The sum of and product of the roots of a quadratic equation are given as:
 $
  S = \dfrac{{Coeff.{\text{ }}of{\text{ }}x}}{{const.}} \\
  P = \dfrac{{Coeff.{\text{ }}of{\text{ }}{x^2}}}{{const.}} \;
  $
For the given quadratic equation:
 $
  \tan A + \tan B = \dfrac{{{c^2}}}{{ab}} \\
  \tan A \times \tan B = \dfrac{{ab}}{{ab}} = 1 \\
  $
From the identity of sum of angles of tan:
 $ \tan (A + B) = \dfrac{{\tan A + \tan B}}{{1 - \tan A \times \tan B}} $
Substituting the values, we get:
 $
  \tan (A + B) = \dfrac{{\dfrac{{{c^2}}}{{ab}}}}{{1 - 1}} \\
  \tan (A + B) = \dfrac{{\dfrac{{{c^2}}}{{ab}}}}{0} \\
   \Rightarrow \tan (A + B) = \infty \\
   \Rightarrow \tan (A + B) = \tan \dfrac{\pi }{2}\left( {\because \tan \dfrac{\pi }{2} = \infty } \right) \;
  $
We can now get the value of the angles of the triangle ABC.

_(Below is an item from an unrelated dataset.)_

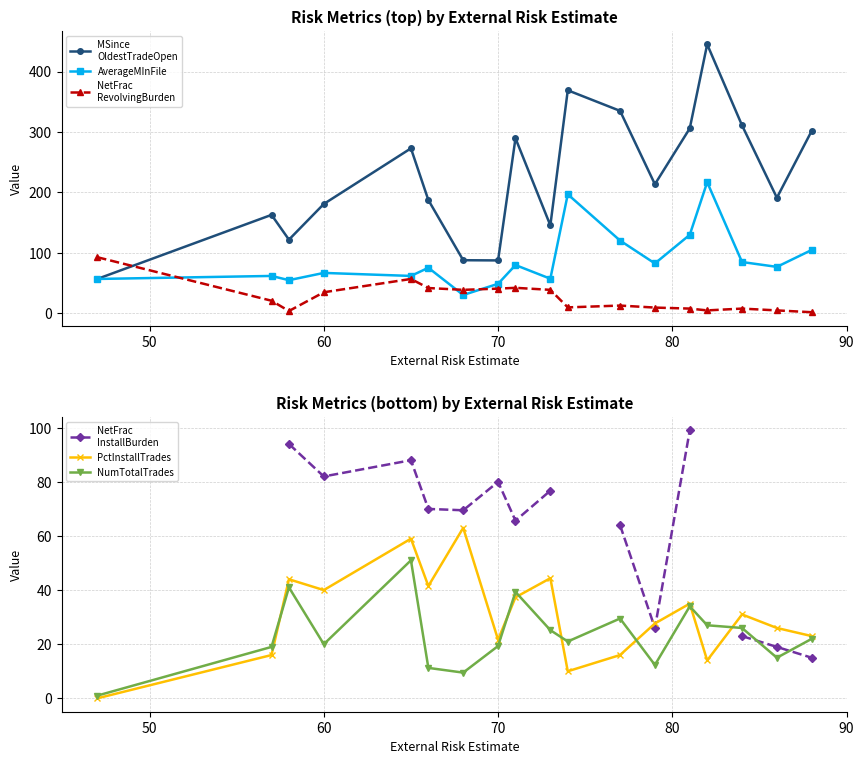

Does the chart have visible grid lines?

Yes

 $ A + B = \dfrac{\pi }{2} $
Sum of all the three angles in a triangle is 180°.
 $
  A + B + C = {180^\circ } \\
   \Rightarrow \dfrac{\pi }{2} + C = {180^\circ } \\
   \Rightarrow C = {180^\circ } - {90^\circ }\left( {\because \dfrac{\pi }{2} = {{90}^\circ }} \right) \\
   \Rightarrow C = {90^\circ } \;
  $
So the triangle can be drawn as:

We can calculate the sine of respective angles using the formula for sine.

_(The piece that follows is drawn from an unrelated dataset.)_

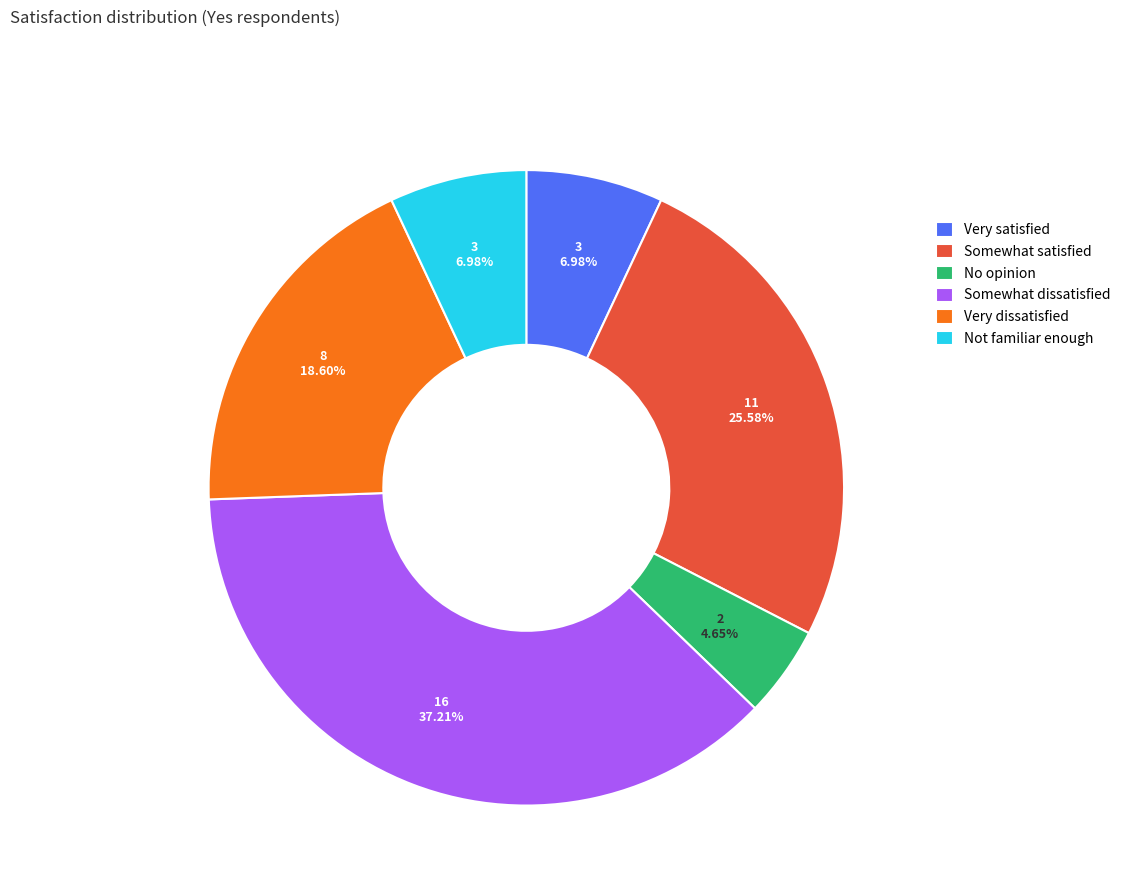

What is the ratio of the value at Very dissatisfied to the value at No opinion?

4.0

 $ \sin \theta = \dfrac{{perpendicular}}{{hypotenuse}} $
 $
   \Rightarrow \sin A = \dfrac{{BC}}{{AB}} \\
   \Rightarrow \sin B = \dfrac{{AC}}{{AB}} \\
   \Rightarrow \sin C = 1\left( {\because \sin 90 = 1} \right) \;
  $
Now, according to the question we have to prove that $ {\sin ^2}A + {\sin ^2}B + {\sin ^2}C = 2 $ , so:
 $
  {\sin ^2}A + {\sin ^2}B + {\sin ^2}C = \dfrac{{B{C^2}}}{{A{B^2}}} + \dfrac{{A{C^2}}}{{A{B^2}}} + 1 \\
  {\sin ^2}A + {\sin ^2}B + {\sin ^2}C = \dfrac{{B{C^2} + A{C^2}}}{{A{B^2}}} + 1 \;
  $
From Pythagoras theorem:
 $ {H^2} = {P^2} + {B^2} $ , here,
Hypotenuse (H) = AB
Perpendicular = AC
Base (B) = BC
 $ \Rightarrow A{B^2} = A{C^2} + B{C^2} $
Substituting this, we get:
 $
  {\sin ^2}A + {\sin ^2}B + {\sin ^2}C = \dfrac{{A{B^2}}}{{A{B^2}}} + 1 \\
  {\sin ^2}A + {\sin ^2}B + {\sin ^2}C = 1 + 1 \\
  {\sin ^2}A + {\sin ^2}B + {\sin ^2}C = 2 \;
  $
Hence, the given statement is proved.

Note: We can apply Pythagoras theorems only on right-angled triangles where one of the angles is of 90°.In a quadratic equation, the maximum degree of a variable is 2, that is how we identify the given equation as quadratic.We can write the angle of 90° or $ \dfrac{\pi }{2} $ according to the needs, both representing the same measure of angle.
The perpendicular side for an angle is the side opposite to it.